Face aux tentatives de récupération orchestrées par des médias étrangers hostiles au Royaume, l’Association des barreaux du Maroc (ABAM) monte au créneau. Dans une mise au point incisive signée par son président, le bâtonnier Houcine Ziani, le barreau marocain dresse un mur d’infranchissable loyauté : les désaccords législatifs autour de la réforme de la profession relèvent strictement de la scène nationale et ne sauraient servir de carburant à une propagande extérieure.
L’organisation s’insurge contre le détournement de sa mobilisation contre certaines dispositions du projet de loi régissant l’avocature. Des organes de presse étrangers ont en effet tenté de déformer ce débat corporatif pour le présenter, de mauvaise foi, comme un désalignement vis-à-vis des institutions suprêmes du pays.
Pour clore le débat, l’ABAM a fixé les lignes rouges de son action à travers cinq engagements clés :
Un débat technique, pas institutionnel : L’association condamne fermement l’immixtion d’acteurs extérieurs dans une contestation axée sur des choix gouvernementaux et législatifs révisables.

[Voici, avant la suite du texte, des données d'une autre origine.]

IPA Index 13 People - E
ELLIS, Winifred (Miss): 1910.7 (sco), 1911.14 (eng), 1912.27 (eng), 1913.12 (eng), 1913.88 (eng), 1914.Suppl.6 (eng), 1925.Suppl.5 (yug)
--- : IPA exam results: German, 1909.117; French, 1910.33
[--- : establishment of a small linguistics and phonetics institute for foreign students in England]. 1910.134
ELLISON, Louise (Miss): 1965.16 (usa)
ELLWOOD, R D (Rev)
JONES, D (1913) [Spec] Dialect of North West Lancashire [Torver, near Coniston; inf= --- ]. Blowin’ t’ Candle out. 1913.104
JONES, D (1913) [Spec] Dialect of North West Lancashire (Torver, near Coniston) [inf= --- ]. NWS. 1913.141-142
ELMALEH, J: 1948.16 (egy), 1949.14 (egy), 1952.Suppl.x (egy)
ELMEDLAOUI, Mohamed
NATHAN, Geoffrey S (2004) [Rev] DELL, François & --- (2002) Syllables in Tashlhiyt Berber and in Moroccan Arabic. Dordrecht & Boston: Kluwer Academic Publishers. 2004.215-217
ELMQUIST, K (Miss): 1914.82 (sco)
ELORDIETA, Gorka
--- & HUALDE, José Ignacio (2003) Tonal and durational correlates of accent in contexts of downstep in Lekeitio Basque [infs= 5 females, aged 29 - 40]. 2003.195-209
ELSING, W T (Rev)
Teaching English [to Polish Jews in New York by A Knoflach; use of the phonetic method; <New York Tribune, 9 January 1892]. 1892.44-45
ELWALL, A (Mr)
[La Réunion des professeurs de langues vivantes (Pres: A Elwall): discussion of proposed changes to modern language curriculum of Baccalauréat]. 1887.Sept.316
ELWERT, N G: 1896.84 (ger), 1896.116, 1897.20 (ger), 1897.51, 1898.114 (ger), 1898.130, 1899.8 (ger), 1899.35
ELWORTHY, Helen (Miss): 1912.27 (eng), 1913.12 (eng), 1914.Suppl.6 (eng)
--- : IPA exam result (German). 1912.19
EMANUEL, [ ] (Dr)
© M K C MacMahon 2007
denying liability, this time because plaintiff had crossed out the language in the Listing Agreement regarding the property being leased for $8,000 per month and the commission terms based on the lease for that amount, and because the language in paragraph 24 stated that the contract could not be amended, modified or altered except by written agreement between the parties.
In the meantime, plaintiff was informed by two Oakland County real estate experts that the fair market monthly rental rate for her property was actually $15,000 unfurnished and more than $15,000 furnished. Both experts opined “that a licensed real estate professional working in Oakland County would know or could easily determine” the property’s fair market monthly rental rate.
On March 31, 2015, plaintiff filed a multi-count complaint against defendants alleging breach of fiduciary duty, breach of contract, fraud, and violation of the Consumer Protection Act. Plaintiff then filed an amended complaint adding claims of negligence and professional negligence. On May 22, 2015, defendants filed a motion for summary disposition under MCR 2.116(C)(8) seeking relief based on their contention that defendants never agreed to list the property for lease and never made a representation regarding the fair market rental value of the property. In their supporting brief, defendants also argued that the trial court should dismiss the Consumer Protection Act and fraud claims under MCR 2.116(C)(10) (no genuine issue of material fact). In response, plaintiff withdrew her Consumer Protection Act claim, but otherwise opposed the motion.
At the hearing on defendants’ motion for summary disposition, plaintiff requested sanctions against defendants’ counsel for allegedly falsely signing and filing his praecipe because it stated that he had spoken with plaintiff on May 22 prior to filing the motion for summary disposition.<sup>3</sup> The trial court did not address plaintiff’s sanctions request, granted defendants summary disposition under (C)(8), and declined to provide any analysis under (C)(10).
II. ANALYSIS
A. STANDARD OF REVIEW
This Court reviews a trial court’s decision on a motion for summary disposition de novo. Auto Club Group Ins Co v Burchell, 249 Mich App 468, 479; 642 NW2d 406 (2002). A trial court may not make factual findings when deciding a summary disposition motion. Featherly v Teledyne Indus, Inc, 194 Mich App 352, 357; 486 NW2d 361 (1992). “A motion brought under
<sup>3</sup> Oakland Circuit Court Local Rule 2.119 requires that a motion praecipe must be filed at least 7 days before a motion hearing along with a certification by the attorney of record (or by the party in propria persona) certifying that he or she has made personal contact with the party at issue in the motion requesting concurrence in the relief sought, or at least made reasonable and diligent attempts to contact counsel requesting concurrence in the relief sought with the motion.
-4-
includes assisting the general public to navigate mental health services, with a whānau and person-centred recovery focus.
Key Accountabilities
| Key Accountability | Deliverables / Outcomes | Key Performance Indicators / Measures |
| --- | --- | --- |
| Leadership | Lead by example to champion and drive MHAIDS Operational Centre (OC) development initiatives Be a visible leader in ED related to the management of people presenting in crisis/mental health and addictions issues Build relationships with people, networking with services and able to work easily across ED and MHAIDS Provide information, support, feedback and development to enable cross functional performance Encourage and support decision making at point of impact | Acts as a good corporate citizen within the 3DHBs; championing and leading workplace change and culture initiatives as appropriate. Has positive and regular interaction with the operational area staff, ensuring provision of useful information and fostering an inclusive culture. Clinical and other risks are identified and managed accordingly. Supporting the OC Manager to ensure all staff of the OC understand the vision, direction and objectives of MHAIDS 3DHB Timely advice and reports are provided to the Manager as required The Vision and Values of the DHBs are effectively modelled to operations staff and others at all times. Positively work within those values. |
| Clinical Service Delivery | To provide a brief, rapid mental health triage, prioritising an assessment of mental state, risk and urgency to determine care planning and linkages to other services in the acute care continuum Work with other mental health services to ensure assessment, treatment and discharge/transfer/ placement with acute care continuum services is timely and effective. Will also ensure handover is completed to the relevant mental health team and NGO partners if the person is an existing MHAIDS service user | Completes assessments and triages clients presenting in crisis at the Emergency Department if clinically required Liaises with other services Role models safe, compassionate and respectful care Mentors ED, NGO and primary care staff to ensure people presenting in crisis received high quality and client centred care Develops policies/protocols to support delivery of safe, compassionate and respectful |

Elle refuse catégoriquement que la personne du roi Mohammed VI soit mêlée à ces arbitrage professionnels.
Le Roi, clé de voûte de la Nation : Rappelant que le Souverain demeure le symbole de l’unité et le garant de la continuité de l’État, l’ABAM interdit toute tentative d’instrumentaliser la figure royale pour justifier des postures politiques ou revendicatives.
Un ancrage patriotique séculaire : L’attachement des robes noires au Trône s’inscrit dans l’Histoire. Acteurs majeurs de l’indépendance, de la défense de l’intégrité territoriale et de l’édification de l’État de droit, les avocats rappellent l’hommage rendu dès 1994 par feu le roi Hassan II, qualifiant la profession d’« école ancienne des valeurs nationales ».
Inviolabilité des fondamentaux : Si les textes de loi sont sujets à révision et à critique, la Patrie, le Trône, l’intégrité territoriale et les constantes du Royaume restent strictement hors du champ de la contestation.
Bouclier contre la désinformation : L’ABAM prévient qu’elle ne sera le bras armé d’aucune entité hostile au Maroc et refuse de voir ses combats pour la dignité de la justice détournés à des fins de déstabilisation.
En martelant que les avocats « divergent sous le plafond de la patrie », le barreau marocain réaffirme la dualité de son engagement : une intransigeance absolue pour l’indépendance de sa profession, adossée à une fidélité indéfectible envers le Roi et les institutions de la Nation.